§ **Exercise requirements**: Copy every line of the records below without changing anything, but leave the pictures out of your answer.

§ **Supplied material**:
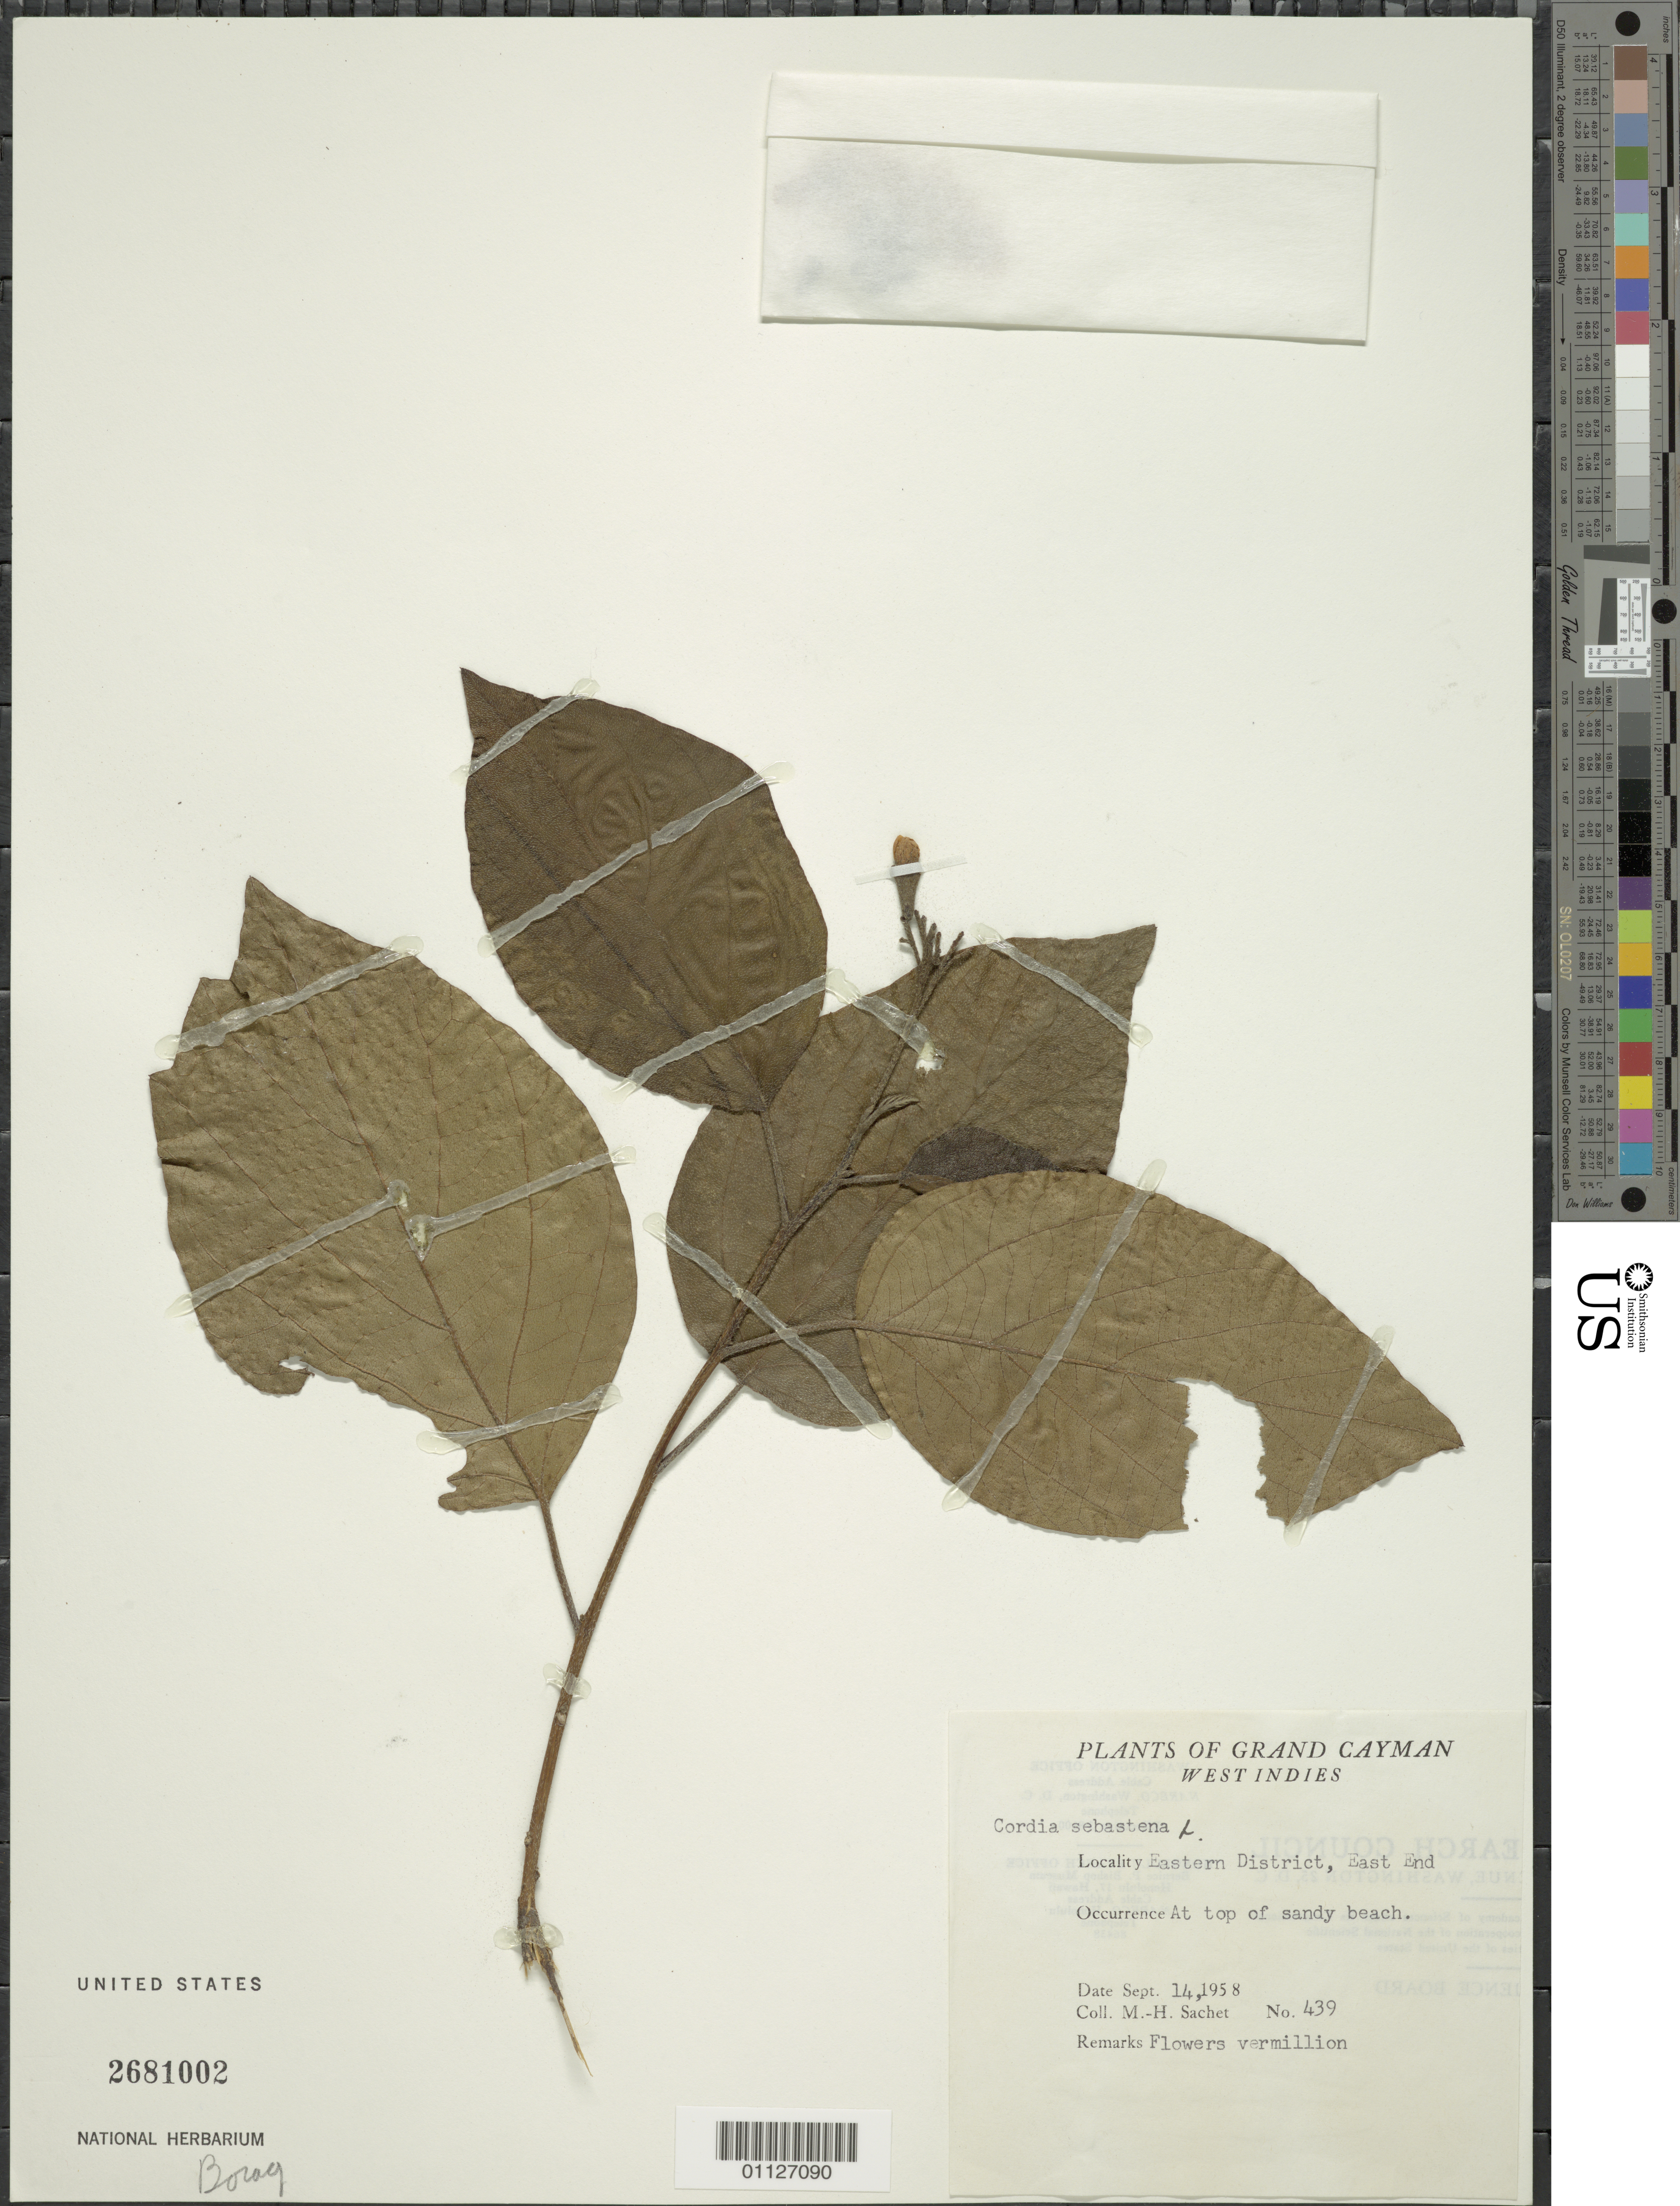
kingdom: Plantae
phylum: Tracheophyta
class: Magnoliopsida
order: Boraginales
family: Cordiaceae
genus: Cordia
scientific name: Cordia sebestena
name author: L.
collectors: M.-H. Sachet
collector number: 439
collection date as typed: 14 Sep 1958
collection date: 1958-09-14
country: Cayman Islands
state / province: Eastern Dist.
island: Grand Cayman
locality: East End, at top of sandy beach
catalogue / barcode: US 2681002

§ **The result**:
kingdom: Plantae
phylum: Tracheophyta
class: Magnoliopsida
order: Boraginales
family: Cordiaceae
genus: Cordia
scientific name: Cordia sebestena
name author: L.
collectors: M.-H. Sachet
collector number: 439
collection date as typed: 14 Sep 1958
collection date: 1958-09-14
country: Cayman Islands
state / province: Eastern Dist.
island: Grand Cayman
locality: East End, at top of sandy beach
catalogue / barcode: US 2681002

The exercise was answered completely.